Understood. Do you have any suggestions for generalizing to other scene. By the way, will a revised version of the MODS baseline which takes a triplet as input, be open sourced?
Hi Eric,
Regarding baselines: yes, we will release it. First the S-NeRF baseline will be released then the MODS baseline. Hopefully, both will be out this week.
About generalization across scenes: The issue lies in the current model design, the current architecture maps "each ray-direction" in the reference camera onto "an MSI-like representation of transparency and color", along that ray direction. Inorder to train such a model we need to 1000s of back-prop steps, on every given scene.
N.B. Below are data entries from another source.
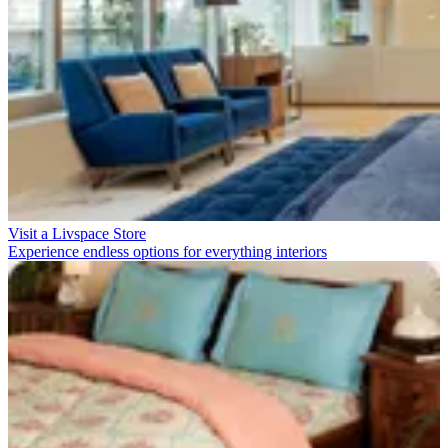
Visit a Livspace Store
Experience endless options for everything interiors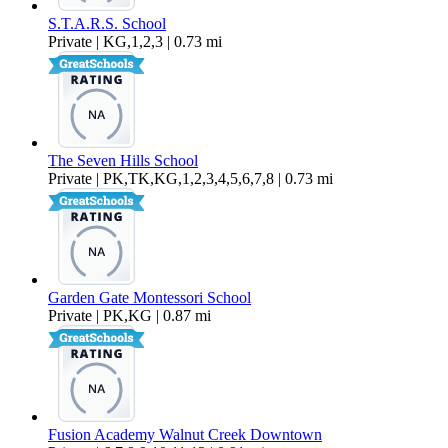
S.T.A.R.S. School
Private | KG,1,2,3 | 0.73 mi
The Seven Hills School
Private | PK,TK,KG,1,2,3,4,5,6,7,8 | 0.73 mi
Garden Gate Montessori School
Private | PK,KG | 0.87 mi
Fusion Academy Walnut Creek Downtown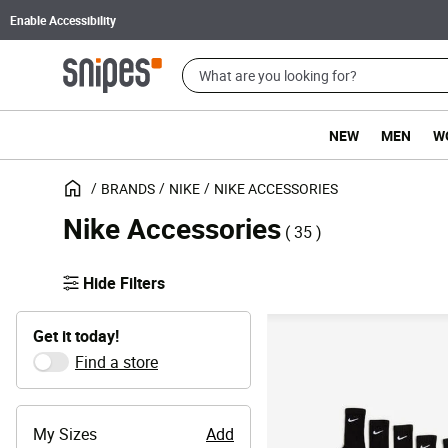
Enable Accessibility
NEW
MEN
W
BRANDS
NIKE
NIKE ACCESSORIES
Nike Accessories
( 35 )
Hide Filters
Get it today!
Find a store
My Sizes
Add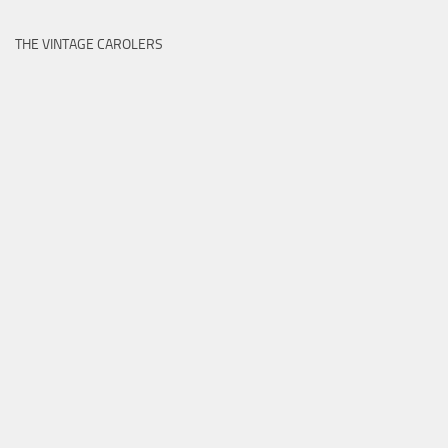
THE VINTAGE CAROLERS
What you need for generalization is a model that can perform amortized inference of the scene representation from input images + cam poses. This requires two things: 1) a model that can infer the scene structure + appearance from the input views. Our 1x1 convolutional model cannot do this, as it would be impossible to infer the scene geometry with such a limited receptive field. 2) A scene representation that makes it easy to infer scene structure, for example Sphere Sweep Volumes make depth estimation easier to tackle. Therefore, one possible way to solve this would be: to combined Sphere-Sweep Volumes and passing them to a CNN with large enough receptive field (standard CNN like in MODS, or a spherical-CNN, I haven't seen any works using this).
Another direction would be, to feed images as a collection of patches to transformers to which should predict a light-field representation of the scene (see[1], which was done for perspective images, but should be possible to extend it to spherical images). Perhaps, one can also try to improve the input scene representation from "raw-patches" to something that makes inferring the scene geometry easier. For example, using geometric inductive biases from SSVs, Epipolar geometry, etc
Many thanks for your patient answers and great insights. The second direction you mentioned is one that I hadn't ventured into and I will look into it.
One more question. Does the lack of generalizability mean that dynamic scene(but in the same scene) is also difficult to solve?
There are lots of NeRF models for dynamic scenes already. Dynamic scenes are challenging but reasons different from generalization. By lack of generalization I meant a model can only be used to render a single scene (dynamic or static).
Got it, thanks again.
What a nice work! Can this mpi-based approach be generalized to other scene?